The trip fell into my lap in the Easter of 2002, as the previous teacher in charge became pregnant. The departure date came around sooner than I would have liked and I felt like I had not done nearly enough to train and meld the boys into a team. I was young myself, and as an inexperienced traveller, viewed the venture with some apprehension. This is the story of how our team fared.
PREPARATIONS
I am 25 years old. It is my second year of teaching and I am still horrendously busy ; adapting to teaching a new subject and gemming up on A-level material, running a cricket club, a football team, and the Sailing Club. I have taken on the expedition with the understanding that the boys will pretty much run things themselves ; indeed that is the point of the whole venture. The boys are supposed to raise their own money and organise their preparations in a ‘team-building’ fashion that will stand them in good stead for the actual expedition, which, though supervised, they will actually ‘ lead’. The adults are there to intervene only if necessary. I am supposed to be a manager of sorts and the deputy leader on the actual trip ; the ‘School Link Leader’. I take on the project because the initiating teacher has fallen pregnant and cannot continue what she has started. I take on the project reluctantly and because I know no-one else will. We ‘re a small school and most people have other commitments. But I have little time to think of how I will help form the boys into a team that will manage and plan their own overseas expedition. Afternoons I am busy with sports teams, and evenings I am marking books and preparing lessons.

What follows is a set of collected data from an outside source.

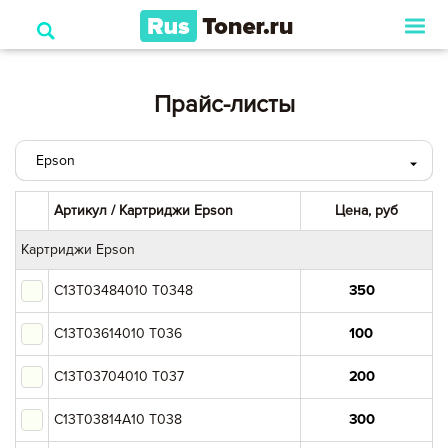
Прайс-листы
Epson
HP
Артикул / Картриджи Epson
Цена, руб
Canon
Картриджи Epson
C13T03484010 T0348
Xerox
C13T03614010 T036
Samsung
C13T03704010 T037
Panasonic
C13T03814A10 T038
Kyocera Mita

Inevitably the boys do not have a lot of my time, and one notorious mother rings in to complain. She whines that any co-ordination seems only to be coming from World Challenge, and nothing from me. In irritation I point out that this is not altogether surprising ; that is the very job of World Challenge, whilst I am a full time Maths teacher . She wants me to personally train her son so that he is physically fit for the expedition. I fob her off as diplomatically as possible, and try and organise a couple of weekends with the boys where we will trek with packs and discuss preparations. The boys seem as busy as me as in the lead up to the expedition however, which likewise sees little coordination or leadership from them.